Apremilast is an oral small-molecule inhibitor of phosphodiesterase 4 that works intracellularly to modulate a wide array of pro- and anti-inflammatory mediators in ulcerative colitis (UC).

Methods

Patients with active UC (defined as a total Mayo score [TMS] of ≥6 to ≤11, with a Mayo endoscopic score [MES] of ≥2) who failed at least one conventional therapy for UC and were naïve to biologic therapy were randomised in a 1:1:1 ratio to receive apremilast 30 mg BID (APR30), apremilast 40 mg BID (APR40), or placebo (PBO) for up to 12 weeks. The primary endpoint of the study was TMS clinical remission at Week 12. Endoscopy was read centrally by independent experts blinded to treatment allocation and time point.

Results

A total of 170 patients were randomised to PBO (n = 58), APR30 (n = 57), or APR40 (n = 55). There were no differences in baseline disease characteristics, and mean baseline TMS and MES were 8.3 and 2.6, respectively. A significantly higher proportion of patients treated with APR30 achieved TMS clinical remission (Δ18%) and modified Mayo score (MMS) clinical remission (Δ25%) compared with PBO. A higher proportion of patients treated with APR30 and APR40 achieved a clinical response at Week 12 compared with PBO, but the result was only significant for the APR40 treatment group.
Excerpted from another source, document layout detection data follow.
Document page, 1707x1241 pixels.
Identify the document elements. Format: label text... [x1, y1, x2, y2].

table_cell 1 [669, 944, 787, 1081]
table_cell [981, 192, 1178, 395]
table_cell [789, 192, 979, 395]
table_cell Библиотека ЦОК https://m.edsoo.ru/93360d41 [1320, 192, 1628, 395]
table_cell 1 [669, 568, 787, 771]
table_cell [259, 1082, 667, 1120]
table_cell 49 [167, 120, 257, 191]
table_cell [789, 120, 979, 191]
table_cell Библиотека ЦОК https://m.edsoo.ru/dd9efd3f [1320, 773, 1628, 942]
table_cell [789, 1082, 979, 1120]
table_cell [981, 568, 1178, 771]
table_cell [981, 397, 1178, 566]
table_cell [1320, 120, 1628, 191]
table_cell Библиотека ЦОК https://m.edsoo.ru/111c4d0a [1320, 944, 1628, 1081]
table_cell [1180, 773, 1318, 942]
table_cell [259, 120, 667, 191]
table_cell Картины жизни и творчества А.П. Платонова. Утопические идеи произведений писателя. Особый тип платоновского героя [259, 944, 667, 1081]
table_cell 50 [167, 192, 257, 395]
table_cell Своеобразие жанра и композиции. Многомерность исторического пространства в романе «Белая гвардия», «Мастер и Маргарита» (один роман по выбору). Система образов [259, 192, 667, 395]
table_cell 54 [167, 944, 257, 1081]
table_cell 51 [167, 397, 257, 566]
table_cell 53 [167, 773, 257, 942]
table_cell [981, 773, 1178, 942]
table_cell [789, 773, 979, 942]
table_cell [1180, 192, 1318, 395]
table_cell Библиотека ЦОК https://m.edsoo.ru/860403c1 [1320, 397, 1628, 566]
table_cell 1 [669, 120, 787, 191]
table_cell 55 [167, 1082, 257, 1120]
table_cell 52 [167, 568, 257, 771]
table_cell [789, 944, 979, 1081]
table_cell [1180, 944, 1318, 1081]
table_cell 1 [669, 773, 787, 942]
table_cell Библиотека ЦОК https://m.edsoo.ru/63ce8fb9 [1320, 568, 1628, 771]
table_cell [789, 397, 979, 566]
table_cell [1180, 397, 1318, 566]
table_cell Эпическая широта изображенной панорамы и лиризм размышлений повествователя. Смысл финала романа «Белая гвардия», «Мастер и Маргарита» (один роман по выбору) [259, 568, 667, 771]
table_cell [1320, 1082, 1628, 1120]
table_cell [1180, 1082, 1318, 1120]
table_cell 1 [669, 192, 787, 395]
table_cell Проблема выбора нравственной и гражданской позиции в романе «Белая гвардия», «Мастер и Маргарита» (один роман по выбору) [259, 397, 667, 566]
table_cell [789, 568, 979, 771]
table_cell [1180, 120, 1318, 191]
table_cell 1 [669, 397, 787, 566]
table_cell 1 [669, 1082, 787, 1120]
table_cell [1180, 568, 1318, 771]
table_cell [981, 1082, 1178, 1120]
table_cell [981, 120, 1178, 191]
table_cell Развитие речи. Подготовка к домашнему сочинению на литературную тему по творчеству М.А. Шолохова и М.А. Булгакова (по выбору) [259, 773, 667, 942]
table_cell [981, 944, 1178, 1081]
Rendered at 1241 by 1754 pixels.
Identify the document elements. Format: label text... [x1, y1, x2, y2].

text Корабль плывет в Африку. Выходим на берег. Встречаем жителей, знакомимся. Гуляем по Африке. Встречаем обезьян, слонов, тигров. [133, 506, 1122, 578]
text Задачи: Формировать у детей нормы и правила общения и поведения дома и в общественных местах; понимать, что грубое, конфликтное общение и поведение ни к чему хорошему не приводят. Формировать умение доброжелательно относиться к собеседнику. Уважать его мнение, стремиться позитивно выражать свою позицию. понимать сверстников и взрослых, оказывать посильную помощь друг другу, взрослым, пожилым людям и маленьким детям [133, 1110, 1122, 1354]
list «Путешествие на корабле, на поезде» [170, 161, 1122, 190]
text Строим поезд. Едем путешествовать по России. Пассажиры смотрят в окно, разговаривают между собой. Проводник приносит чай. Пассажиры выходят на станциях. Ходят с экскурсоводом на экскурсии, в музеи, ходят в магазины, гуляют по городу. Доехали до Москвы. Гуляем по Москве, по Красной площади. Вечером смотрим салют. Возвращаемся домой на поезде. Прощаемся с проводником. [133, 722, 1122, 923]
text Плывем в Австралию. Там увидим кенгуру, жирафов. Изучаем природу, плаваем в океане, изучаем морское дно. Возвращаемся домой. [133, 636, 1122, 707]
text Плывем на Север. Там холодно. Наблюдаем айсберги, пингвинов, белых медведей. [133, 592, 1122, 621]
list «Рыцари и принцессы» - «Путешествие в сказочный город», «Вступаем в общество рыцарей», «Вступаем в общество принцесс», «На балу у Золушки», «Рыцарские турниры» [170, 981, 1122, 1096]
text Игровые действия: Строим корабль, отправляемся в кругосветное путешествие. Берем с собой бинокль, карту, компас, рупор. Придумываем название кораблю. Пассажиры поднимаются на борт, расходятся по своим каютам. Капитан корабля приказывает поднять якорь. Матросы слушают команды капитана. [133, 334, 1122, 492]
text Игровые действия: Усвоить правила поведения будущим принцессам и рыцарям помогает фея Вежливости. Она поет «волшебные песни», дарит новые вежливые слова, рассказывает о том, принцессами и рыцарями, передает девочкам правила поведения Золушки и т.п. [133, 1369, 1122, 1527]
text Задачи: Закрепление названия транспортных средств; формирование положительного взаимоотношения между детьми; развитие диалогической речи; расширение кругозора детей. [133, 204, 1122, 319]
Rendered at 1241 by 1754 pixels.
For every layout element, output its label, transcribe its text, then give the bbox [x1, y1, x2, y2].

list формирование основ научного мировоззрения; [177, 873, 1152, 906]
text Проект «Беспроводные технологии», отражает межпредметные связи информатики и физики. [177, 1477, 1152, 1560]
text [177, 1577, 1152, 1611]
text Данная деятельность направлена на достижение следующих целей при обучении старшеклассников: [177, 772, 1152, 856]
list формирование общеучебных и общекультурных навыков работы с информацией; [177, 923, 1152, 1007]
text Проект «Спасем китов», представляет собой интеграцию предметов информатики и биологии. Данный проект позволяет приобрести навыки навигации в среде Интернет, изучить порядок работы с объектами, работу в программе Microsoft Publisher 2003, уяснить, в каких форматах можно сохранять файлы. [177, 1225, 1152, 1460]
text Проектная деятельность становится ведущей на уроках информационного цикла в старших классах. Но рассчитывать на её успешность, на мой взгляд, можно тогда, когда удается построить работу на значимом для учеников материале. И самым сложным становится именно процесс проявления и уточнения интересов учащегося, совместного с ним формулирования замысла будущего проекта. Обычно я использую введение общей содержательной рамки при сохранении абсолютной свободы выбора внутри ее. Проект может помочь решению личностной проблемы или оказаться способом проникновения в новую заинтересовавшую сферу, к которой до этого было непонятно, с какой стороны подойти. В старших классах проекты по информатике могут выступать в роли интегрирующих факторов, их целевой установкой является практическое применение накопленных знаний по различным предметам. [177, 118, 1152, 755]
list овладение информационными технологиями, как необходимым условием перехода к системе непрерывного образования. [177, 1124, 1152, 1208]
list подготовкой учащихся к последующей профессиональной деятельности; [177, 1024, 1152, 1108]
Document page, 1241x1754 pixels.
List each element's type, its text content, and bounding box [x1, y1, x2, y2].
At Week 12, a significantly higher proportion of patients treated with APR30 achieved a decrease of at least one point from baseline MES (Δ32%) and an MES ≤1 (Δ32%) compared with PBO. Both APR30 and APR40 treatment groups showed a trend for a higher proportion of patients achieving histological remission, defined as a Geboes score <2, compared with the PBO group. A significantly higher proportion of patients treated with APR30 achieved mucosal healing (MES ≤1 with Geboes score <2) (Δ18%) compared with PBO. Patients treated with APR30 achieved significant improvements in percent changes from baseline in hsCRP at Weeks 4, 8, and 12 and faecal calprotectin at Weeks 2, 4, and 8 compared with PBO. A similar safety profile was seen in patients treated with APR30 and APR40.

Conclusion

In this 12-week, phase 2 study, patients with active UC treated with APR30 had clinically meaningful improvements in symptoms, endoscopy, biomarkers, and mucosal healing compared with PBO. The observed adverse events were consistent with those expected in UC patients and were also consistent with the known safety profile of apremilast.